誕生

昭和54年6月20日午後0時30分、僕は生まれた。生まれる時、僕の首にはへその緒が3回も巻きついていて、体の色は紫色で、酸素不足になっていた。医者や看護婦さんがお尻をたたいたり、逆さづりにしたり、いろいろしたけれどなかなか泣かなかった。そのようなごとをしているうちに「オギャー,オギャー」と火がついたかのような声を上げた。それから母と数日間入院した後、家での生活が始まった。

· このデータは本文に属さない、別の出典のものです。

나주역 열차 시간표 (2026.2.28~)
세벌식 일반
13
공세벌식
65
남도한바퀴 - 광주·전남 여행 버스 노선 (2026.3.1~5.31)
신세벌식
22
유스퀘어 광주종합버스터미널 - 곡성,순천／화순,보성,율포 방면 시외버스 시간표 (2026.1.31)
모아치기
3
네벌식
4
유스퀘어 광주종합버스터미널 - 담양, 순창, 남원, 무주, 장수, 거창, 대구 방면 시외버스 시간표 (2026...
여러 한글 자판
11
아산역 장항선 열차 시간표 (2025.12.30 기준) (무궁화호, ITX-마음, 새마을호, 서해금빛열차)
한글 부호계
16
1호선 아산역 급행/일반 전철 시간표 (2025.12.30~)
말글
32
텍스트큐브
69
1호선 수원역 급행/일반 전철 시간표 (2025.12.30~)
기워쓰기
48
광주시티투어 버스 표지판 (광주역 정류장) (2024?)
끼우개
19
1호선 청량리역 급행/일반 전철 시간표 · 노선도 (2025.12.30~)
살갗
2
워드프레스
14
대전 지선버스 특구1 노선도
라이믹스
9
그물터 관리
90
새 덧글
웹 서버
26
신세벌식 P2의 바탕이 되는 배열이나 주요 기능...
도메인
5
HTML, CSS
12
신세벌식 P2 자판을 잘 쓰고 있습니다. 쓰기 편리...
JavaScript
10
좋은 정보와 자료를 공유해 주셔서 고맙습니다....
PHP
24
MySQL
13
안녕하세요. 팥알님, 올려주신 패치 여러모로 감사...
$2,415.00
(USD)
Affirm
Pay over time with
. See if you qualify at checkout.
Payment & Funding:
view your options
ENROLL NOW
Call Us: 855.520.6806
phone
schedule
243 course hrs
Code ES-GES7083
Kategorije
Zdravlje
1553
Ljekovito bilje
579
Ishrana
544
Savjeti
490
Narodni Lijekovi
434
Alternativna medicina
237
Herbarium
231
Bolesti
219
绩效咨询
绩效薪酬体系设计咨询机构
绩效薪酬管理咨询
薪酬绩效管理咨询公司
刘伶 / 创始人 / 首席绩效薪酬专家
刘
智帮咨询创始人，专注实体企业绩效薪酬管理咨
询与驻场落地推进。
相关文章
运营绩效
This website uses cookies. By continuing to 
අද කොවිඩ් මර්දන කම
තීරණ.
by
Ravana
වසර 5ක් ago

僕の家族は父と母と姉の4人である。僕が初めての男の子だったので、家族や親戚から「跡取りが出来た」と喜ばれ、かわいがられた。そうしているうちに3ヶ月が経って、3ヶ月検診を受けたが異常はなかった。それからも僕は元気に成長していたが、ある日、祖母が僕の体に異常があることに気付いた。
「この子、首の座りが遅いな。」
確かに抱き上げた時、首を支えていないと後ろへガクッとなったそうだ。
それから8ヶ月検診を受けに父と母で行った。そこで医者に聞かされたのは、
「お父さん、お母さん、この子は脳性小児麻痺のため、もしかしたら寝たきりの体になるかもしれません。重大に考えてください。この子には訓練が必要ですから、京都の病院へ行ってください。紹介状を書きます。」
であった。その時父と母は一瞬、驚きとショックで頭の中が真っ白になったそうだ。しかし帰りの車の中で、僕の顔を見ながら母は、
『先のことは医者にもわからへんのや。こんなコンニャクみたいな体や。絶対に寝たきりにさせへん。正人を歩かせてみせる。』
と言い、落ち込む父を励まし、決意した。
それからすぐに京都の病院へ行き、母と僕は入院した。入院しながらドイツから伝わったボイター法という訓練を母は習った。1日4回というとてもハードなものだったが、母は頑張って覚えて訓練してくれた。「ギャー、ギャー」と泣き叫ぶ僕をあやしながら頑張った。1ヶ月ぐらいして退院してからも1日4回の訓練は続けられ、2週間毎に京都へも通院した。